Les créanciers officiels de l’Éthiopie ont approuvé un accord préliminaire entre le gouvernement et les investisseurs privés pour restructurer son euro-obligation de 1 milliard de dollars, a annoncé vendredi le ministère des Finances, rapprochant ainsi le pays d’une sortie de défaut de paiement.

La nation d’Afrique de l’Est avait conclu un accord de principe (AIP) avec ses détenteurs d’obligations en juin pour restructurer le titre arrivant à échéance en 2024, après plusieurs tentatives infructueuses, dont une proposition en janvier que les créanciers bilatéraux jugeaient non conforme aux conditions d’allègement de dette déjà convenues avec l’Éthiopie.

Le Comité officiel des créanciers (OCC) de l’Éthiopie, coprésidé par la France et la Chine, a examiné l’accord, a précisé le ministère des Finances dans un communiqué accompagnant la lettre du groupe.

« L’OCC considère qu’à ce stade, l’accord de principe est conforme au principe de comparabilité de traitement et au protocole d’accord conclu avec l’Éthiopie », a déclaré le comité dans sa lettre adressée au ministère éthiopien des Finances.

Cette étape signifie que le gouvernement va désormais procéder à la mise en œuvre du projet d’accord conclu avec les obligataires, a ajouté le ministère.

Les créanciers bilatéraux et le gouvernement avaient finalisé un accord l’année dernière pour restructurer leur part de la dette extérieure.

L’OCC PRUDENT FACE À UN NOUVEL INSTRUMENT

Le comité a toutefois averti que l’inclusion dans le projet d’accord d’un bon de souscription d’argent frais (« New Money Warrant ») pourrait finalement conduire les détenteurs d’obligations à bénéficier d’un traitement plus favorable que les créanciers officiels. Cela pourrait contraindre les créanciers bilatéraux à ajuster leurs propres conditions pour s’aligner sur celles des obligataires.

Ce bon donne aux détenteurs d’obligations l’option de souscrire à une future émission obligataire éthiopienne allant jusqu’à 1 milliard de dollars à un taux d’intérêt lié au marché, selon les termes de l’accord de juin ; le gouvernement dispose également d’une option pour racheter ce bon en numéraire, avec un plafond fixé à 90 millions de dollars.

« S’il s’avérait que le New Money Warrant accorde des avantages excessifs aux détenteurs d’obligations, par exemple via le rachat ou le remboursement de l’instrument, l’OCC examinerait les conséquences sur la comparabilité de traitement », a déclaré l’OCC.

Les acteurs du marché ont souligné que ce bon de souscription était la clé pour débloquer l’impasse entre le gouvernement et les obligataires — une position reconnue par les créanciers officiels. Cependant, le comité a prévenu que cela ne constituerait pas un précédent.

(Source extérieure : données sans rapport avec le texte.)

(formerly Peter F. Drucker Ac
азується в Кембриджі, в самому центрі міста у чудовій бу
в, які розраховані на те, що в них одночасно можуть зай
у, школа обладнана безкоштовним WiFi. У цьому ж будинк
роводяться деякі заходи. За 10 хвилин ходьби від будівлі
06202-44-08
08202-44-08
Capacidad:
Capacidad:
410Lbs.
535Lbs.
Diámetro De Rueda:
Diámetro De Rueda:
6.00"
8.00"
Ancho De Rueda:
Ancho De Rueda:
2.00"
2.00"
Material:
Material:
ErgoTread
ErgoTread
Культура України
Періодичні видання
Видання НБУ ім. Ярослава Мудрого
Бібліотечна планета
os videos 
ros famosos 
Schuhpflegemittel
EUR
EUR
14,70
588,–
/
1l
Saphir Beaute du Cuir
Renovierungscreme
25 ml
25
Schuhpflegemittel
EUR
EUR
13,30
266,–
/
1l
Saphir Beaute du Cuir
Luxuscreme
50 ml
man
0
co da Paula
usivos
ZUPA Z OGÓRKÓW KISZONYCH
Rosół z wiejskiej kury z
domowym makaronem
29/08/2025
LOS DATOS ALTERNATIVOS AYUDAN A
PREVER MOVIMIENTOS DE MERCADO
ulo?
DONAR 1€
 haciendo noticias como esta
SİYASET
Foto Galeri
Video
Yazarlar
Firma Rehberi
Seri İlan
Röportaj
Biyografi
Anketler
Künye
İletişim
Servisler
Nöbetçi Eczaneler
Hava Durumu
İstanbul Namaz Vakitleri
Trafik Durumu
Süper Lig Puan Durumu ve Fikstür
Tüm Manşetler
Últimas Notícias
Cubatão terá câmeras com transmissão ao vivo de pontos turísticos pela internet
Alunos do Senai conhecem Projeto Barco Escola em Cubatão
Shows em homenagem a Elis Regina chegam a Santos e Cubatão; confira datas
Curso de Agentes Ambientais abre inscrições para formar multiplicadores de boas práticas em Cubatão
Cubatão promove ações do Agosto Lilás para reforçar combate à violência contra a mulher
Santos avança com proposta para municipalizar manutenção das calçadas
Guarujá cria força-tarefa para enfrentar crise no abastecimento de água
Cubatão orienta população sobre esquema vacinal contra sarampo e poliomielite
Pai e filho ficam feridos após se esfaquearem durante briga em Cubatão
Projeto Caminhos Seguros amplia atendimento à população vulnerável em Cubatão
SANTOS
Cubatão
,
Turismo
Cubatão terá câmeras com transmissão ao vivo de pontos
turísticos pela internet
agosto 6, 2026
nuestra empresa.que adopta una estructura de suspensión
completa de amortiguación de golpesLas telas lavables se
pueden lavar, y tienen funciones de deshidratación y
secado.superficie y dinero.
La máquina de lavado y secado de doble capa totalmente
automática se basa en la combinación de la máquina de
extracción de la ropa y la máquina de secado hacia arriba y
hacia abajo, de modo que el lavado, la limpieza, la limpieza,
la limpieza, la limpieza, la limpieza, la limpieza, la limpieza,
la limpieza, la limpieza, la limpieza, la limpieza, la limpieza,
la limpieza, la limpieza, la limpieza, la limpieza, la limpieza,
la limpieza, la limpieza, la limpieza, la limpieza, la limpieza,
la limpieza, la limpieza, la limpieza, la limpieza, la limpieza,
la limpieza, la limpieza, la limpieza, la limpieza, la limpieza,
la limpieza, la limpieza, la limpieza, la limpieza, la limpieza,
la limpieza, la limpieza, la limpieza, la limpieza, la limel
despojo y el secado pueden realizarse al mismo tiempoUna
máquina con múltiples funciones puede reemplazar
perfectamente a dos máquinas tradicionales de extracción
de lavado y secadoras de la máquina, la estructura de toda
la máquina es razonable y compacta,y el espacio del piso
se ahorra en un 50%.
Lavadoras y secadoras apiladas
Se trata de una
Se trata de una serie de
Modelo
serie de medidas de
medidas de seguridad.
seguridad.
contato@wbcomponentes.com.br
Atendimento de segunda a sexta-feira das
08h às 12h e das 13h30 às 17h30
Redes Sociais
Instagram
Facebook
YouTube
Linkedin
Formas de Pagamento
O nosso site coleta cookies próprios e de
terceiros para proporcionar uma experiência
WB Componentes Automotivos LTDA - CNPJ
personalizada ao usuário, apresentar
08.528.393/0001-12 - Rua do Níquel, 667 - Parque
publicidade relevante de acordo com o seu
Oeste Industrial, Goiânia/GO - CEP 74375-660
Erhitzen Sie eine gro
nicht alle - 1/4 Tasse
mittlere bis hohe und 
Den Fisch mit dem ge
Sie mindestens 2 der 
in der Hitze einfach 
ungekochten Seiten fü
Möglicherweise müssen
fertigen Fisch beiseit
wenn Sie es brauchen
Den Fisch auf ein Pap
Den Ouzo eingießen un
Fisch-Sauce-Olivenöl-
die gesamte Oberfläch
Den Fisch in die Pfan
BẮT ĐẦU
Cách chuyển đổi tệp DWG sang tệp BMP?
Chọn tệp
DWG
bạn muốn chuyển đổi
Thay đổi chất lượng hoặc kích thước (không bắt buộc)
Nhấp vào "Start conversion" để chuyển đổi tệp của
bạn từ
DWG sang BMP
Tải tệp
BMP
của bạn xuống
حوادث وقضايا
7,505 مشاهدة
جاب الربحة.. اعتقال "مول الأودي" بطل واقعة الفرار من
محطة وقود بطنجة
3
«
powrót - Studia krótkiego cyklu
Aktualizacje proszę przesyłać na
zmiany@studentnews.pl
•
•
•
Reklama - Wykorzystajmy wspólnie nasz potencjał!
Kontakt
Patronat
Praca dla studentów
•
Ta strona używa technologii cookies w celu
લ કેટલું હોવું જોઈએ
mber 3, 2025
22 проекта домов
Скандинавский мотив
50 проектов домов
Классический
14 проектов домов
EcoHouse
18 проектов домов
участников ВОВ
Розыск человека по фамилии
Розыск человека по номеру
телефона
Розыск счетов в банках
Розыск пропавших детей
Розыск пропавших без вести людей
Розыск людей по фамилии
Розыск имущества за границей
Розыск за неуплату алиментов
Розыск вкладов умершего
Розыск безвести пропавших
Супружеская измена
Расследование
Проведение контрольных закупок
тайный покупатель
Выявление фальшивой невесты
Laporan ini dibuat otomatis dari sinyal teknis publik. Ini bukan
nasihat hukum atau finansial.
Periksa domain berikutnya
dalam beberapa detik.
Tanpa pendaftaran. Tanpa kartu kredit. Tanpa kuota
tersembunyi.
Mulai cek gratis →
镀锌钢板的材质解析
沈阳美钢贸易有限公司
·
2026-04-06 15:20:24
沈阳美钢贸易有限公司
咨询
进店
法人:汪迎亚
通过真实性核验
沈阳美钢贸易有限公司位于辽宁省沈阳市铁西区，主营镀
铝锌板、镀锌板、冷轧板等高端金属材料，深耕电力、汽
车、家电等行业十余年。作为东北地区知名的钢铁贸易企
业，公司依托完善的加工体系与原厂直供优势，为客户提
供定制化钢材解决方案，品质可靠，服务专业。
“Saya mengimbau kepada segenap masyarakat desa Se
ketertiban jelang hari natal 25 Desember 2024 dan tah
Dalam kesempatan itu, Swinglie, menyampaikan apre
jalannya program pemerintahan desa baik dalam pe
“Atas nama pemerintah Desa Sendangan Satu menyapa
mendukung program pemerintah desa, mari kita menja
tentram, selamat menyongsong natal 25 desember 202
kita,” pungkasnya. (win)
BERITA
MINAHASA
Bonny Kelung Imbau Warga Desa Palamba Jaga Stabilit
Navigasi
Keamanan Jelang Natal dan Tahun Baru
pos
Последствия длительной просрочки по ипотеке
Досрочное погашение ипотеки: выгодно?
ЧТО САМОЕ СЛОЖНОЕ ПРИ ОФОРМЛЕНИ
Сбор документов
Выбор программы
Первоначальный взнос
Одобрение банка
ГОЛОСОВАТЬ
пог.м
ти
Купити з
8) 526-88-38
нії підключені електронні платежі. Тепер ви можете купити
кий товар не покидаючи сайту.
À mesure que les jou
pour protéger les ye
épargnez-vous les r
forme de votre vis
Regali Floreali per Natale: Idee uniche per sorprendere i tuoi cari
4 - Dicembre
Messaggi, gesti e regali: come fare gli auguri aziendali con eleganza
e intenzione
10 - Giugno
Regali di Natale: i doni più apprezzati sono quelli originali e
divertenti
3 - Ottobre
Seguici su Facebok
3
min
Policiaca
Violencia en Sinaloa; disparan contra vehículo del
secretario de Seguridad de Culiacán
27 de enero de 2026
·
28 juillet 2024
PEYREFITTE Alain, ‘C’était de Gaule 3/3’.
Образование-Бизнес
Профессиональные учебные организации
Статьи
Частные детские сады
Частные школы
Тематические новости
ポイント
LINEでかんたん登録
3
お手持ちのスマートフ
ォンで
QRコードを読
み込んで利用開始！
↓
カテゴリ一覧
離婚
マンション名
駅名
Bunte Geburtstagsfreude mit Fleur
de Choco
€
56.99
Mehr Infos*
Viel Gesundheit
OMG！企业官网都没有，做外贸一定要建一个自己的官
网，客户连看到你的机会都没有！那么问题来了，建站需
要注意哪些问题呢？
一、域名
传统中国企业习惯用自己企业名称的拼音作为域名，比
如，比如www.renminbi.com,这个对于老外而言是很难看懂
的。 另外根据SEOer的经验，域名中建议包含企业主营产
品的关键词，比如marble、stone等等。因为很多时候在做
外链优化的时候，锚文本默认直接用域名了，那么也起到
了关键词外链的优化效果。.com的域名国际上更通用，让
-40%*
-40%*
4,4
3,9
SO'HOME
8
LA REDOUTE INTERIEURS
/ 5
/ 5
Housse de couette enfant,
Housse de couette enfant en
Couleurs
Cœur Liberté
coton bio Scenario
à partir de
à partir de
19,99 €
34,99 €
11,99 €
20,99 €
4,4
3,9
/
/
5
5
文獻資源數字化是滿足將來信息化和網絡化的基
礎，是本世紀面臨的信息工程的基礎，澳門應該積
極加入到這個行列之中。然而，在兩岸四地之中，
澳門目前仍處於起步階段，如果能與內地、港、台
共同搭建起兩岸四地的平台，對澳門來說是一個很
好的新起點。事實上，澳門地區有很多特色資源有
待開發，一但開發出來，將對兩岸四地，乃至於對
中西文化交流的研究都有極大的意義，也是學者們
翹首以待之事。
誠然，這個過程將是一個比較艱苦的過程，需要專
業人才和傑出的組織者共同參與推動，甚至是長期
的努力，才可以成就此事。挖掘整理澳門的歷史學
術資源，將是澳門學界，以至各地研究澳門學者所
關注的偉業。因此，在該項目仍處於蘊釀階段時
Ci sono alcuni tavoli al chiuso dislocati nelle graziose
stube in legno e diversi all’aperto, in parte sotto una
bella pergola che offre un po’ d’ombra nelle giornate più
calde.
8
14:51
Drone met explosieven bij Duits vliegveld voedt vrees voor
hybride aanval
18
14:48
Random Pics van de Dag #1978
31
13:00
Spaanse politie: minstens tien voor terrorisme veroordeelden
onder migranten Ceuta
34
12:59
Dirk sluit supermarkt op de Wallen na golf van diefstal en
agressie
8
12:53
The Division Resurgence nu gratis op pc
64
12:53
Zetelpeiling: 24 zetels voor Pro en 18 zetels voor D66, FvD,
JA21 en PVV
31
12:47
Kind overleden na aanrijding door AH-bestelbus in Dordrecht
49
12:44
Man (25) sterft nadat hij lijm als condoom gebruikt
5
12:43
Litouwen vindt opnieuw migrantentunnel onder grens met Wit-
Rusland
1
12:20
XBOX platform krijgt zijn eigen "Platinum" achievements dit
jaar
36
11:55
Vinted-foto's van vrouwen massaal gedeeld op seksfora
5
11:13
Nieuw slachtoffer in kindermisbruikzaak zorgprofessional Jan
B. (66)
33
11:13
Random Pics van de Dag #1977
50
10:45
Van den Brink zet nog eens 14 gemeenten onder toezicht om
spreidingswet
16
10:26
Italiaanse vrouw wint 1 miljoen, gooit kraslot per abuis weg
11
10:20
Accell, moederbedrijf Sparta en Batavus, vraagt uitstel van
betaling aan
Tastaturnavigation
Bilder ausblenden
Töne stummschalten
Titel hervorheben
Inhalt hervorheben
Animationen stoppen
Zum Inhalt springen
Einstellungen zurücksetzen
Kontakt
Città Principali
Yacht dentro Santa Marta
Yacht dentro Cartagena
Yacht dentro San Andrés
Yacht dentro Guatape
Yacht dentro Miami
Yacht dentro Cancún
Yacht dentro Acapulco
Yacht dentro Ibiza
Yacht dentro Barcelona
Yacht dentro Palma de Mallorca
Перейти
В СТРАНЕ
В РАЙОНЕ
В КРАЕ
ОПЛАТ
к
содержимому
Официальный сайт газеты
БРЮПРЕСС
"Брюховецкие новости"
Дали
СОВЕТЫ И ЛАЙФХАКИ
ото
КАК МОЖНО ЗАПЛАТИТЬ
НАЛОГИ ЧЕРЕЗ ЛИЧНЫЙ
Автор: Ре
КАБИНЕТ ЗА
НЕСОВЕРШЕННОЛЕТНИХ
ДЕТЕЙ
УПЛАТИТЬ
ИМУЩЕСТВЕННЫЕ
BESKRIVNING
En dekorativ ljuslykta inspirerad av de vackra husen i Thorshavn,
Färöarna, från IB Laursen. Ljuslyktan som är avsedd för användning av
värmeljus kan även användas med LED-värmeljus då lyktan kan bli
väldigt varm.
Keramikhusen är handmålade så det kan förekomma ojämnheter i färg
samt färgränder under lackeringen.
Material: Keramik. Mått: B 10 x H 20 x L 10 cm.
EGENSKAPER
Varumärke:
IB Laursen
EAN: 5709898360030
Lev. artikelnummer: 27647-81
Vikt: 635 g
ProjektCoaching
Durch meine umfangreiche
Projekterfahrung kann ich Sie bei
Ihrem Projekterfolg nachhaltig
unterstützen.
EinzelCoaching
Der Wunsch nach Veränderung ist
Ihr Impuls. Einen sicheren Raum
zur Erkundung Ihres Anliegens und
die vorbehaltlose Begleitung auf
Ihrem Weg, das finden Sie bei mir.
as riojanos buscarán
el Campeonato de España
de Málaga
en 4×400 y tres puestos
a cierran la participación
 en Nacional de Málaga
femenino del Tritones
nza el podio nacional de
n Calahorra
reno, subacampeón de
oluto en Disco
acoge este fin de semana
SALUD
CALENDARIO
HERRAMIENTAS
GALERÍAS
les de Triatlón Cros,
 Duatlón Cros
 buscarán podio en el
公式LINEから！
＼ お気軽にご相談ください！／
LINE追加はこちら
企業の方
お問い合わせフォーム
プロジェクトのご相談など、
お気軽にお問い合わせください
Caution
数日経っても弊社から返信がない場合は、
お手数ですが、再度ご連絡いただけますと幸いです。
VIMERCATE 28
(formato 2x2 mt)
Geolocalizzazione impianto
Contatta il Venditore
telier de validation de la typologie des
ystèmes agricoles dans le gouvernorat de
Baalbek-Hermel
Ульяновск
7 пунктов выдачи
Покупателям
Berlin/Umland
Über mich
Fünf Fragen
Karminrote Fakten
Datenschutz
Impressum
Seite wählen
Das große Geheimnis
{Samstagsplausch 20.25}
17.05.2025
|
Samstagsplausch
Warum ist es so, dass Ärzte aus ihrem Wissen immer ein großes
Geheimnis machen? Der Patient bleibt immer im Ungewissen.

« L’OCC… surveillera de près sa mise en œuvre avant d’envisager une éventuelle reproduction d’un tel instrument à l’avenir », a-t-il précisé.

Le Club de Paris, qui gère habituellement les communications des créanciers officiels pour les restructurations sous le Cadre commun du G20, n’a pas immédiatement répondu à une demande de commentaire.

UN TEST POUR LE CADRE COMMUN

L’Éthiopie a choisi de restructurer sa dette en 2021 sous l’égide du Cadre commun du G20 — elle est le dernier pays encore engagé dans ce processus. Le pays a fait défaut sur son unique euro-obligation en 2023, suivant les traces du Ghana et de la Zambie.

Les investisseurs et les organisations militant pour des conditions de désendettement plus équitables pour les pays en développement voient dans la résolution de ce défaut un test pour le Cadre commun, lancé pendant la pandémie de COVID-19 pour rationaliser les restructurations de dette.

Sa mise en œuvre a été marquée par des divisions entre les prêteurs occidentaux, la Chine et les investisseurs privés, ce qui a ralenti et complexifié les procédures.

Le Comité ad hoc des détenteurs d’obligations, qui représente 45 % des investisseurs de la dette éthiopienne, avait déclaré en juin que la restructuration avait mis en évidence de graves lacunes dans le Cadre commun.

Le comité n’a pas immédiatement répondu à une demande de commentaire. Les détenteurs d’obligations doivent encore approuver formellement l’accord avant qu’il ne puisse entrer en vigueur.